C’est pourquoi le caractère européen devrait être davantage pris en compte dans les adjudications. Pensons à des aspects tels que la provenance, la souveraineté des données et l’interopérabilité au sein de cadres européens. Les gouvernements cherchent à consolider et à simplifier l’ensemble de leurs fournisseurs, mais cela ne signifie-t-il pas automatiquement que toute innovation doit provenir de l’extérieur de l’Europe?

Souveraineté numérique

Choisir nos propres solutions, tel est le message, car nous créons actuellement des marchés pour d’autres. Alors que la technologie est utilisée comme un outil de pouvoir stratégique aux Etats-Unis et constitue le fondement de la politique nationale en Chine, l’Europe manque d’auto-renforcement structurel. La souveraineté numérique, cependant, commence par des choix concrets: qu’achetons-nous, où investissons-nous et quelles technologies appliquons-nous? Chaque euro dépensé localement renforce directement l’écosystème européen.

Il est donc essentiel d’investir spécifiquement dans les infrastructures, les normes ouvertes et les centres de test et de certification indépendants. Les petits acteurs, en particulier, ont besoin d’un accès à la validation, à la confiance et à la puissance d’achat pour pouvoir se développer. Sans cette envergure, les innovations sont marginalisées. Il est temps d’envoyer un signal clair: soutenez vos acteurs locaux dans tout ce que vous faites.

Rendre les investissements attractifs

Les firmes européennes de cybersécurité ont besoin de capitaux de croissance pour se développer, mais elles s’enlisent souvent dans le climat d’investissement plus conservateur de notre continent. Les capital-risqueurs agissent de manière responsable envers leurs investisseurs finaux. Leur priorité est le rendement, et l’autonomie stratégique en est généralement négligée.

Et cela a des conséquences. Non seulement pour le secteur de la cybersécurité, mais plus largement pour l’ensemble du secteur technologique. Prenons l’exemple récent d’ASML, qui envisage de quitter les Pays-Bas en raison de l’absence d’un climat d’affaires attractif et d’une sécurité d’investissement insuffisante. Alors même que nos principaux champions technologiques se demandent si l’Europe constitue encore un point d’ancrage logique, il est temps d’agir.

Les firmes européennes de cybersécurité ont besoin de capitaux de croissance pour se développer

Au lieu de prôner une plus grande appétence au risque, les gouvernements devraient créer des conditions qui rendent les investissements stratégiques attractifs: fonds publics-privés, incitations fiscales ou garanties pour les secteurs de haute technologie. Sans ces instruments, le capital européen préfère rester à l’écart, ce qui limite notre croissance.

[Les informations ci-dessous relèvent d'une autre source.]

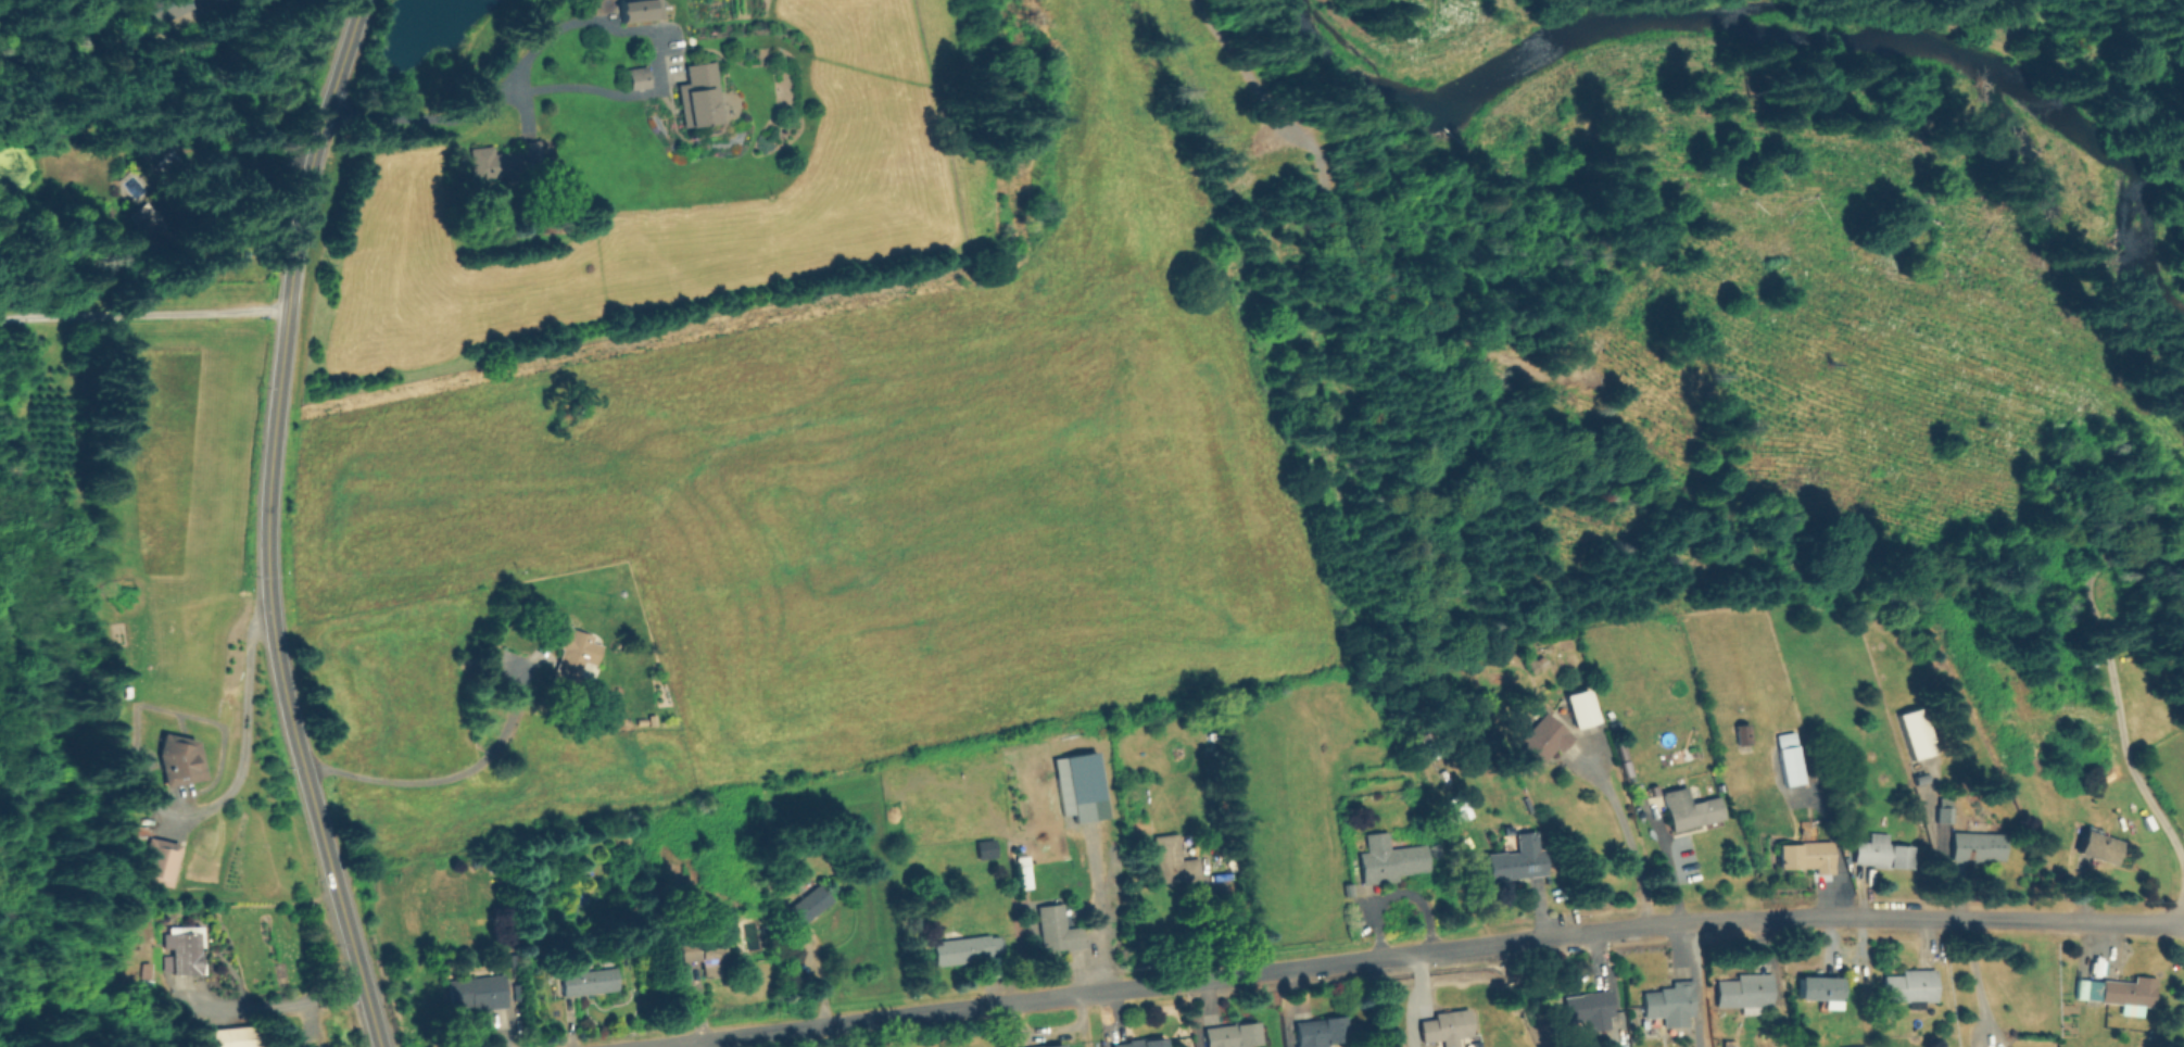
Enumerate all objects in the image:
road: (224, 4)
building: (162, 9)
building: (642, 10)
building: (639, 79)
road: (503, 84)
building: (700, 96)
building: (163, 148)
building: (505, 162)
building: (146, 221)
building: (1782, 229)
road: (1344, 235)
road: (144, 314)
road: (264, 524)
building: (2090, 588)
building: (573, 658)
building: (1536, 664)
building: (1617, 680)
building: (1582, 708)
road: (2116, 714)
building: (1917, 733)
building: (1744, 735)
building: (1543, 742)
building: (177, 759)
building: (1790, 759)
building: (1080, 778)
building: (1920, 778)
road: (439, 781)
road: (148, 795)
building: (1690, 809)
building: (1461, 810)
building: (1945, 810)
building: (1113, 835)
road: (1627, 835)
building: (1055, 844)
road: (1830, 846)
building: (2099, 846)
building: (1979, 847)
building: (987, 849)
building: (1881, 852)
building: (1800, 855)
building: (1174, 860)
building: (1390, 860)
road: (1664, 860)
building: (1516, 861)
building: (160, 863)
building: (1023, 871)
road: (1945, 874)
building: (1349, 889)
road: (1396, 892)
road: (1098, 902)
building: (807, 906)
road: (1538, 907)
building: (656, 921)
building: (1058, 930)
building: (962, 949)
building: (184, 951)
road: (1415, 951)
building: (705, 955)
road: (818, 975)
road: (1976, 980)
building: (589, 983)
road: (1609, 985)
building: (1912, 988)
building: (1820, 991)
building: (1745, 992)
building: (479, 993)
building: (2120, 994)
road: (1412, 999)
building: (1671, 1002)
road: (697, 1003)
road: (1290, 1006)
road: (261, 1007)
building: (1579, 1011)
building: (1446, 1027)
building: (1321, 1032)
building: (1232, 1035)
building: (227, 1038)
road: (704, 1043)
building: (1146, 1043)
building: (1856, 1044)
building: (1056, 1046)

Davantage de coopération entre les pays de l’UE

L’autonomie stratégique requiert évidemment plus que de simples investissements et technologies. Elle exige également une coopération effective entre les états membres. Sans une bonne gouvernance, nous perdons non seulement une vue d’ensemble, mais surtout de la vitesse. Or cette rapidité est essentielle à l’innovation. Voilà pourquoi il est important que les pays européens améliorent leur coopération, notamment sur les aspects juridiques et pratiques.

Par exemple, en convenant les mêmes règles, en utilisant des normes communes pour les tests technologiques et en coordonnant mieux les investissements publics. Seule cette coordination permettra aux autres mesures de produire de véritables résultats. La cybersécurité dépasse les frontières. Nous devons construire des ponts, mais uniquement sur des fondations que nous maîtrisons et comprenons nous-mêmes. Ce n’est qu’ensemble que nous pourrons rendre l’Europe plus résiliente numériquement. Sans effectuer nos propres choix, nous n’aurons pas d’avenir.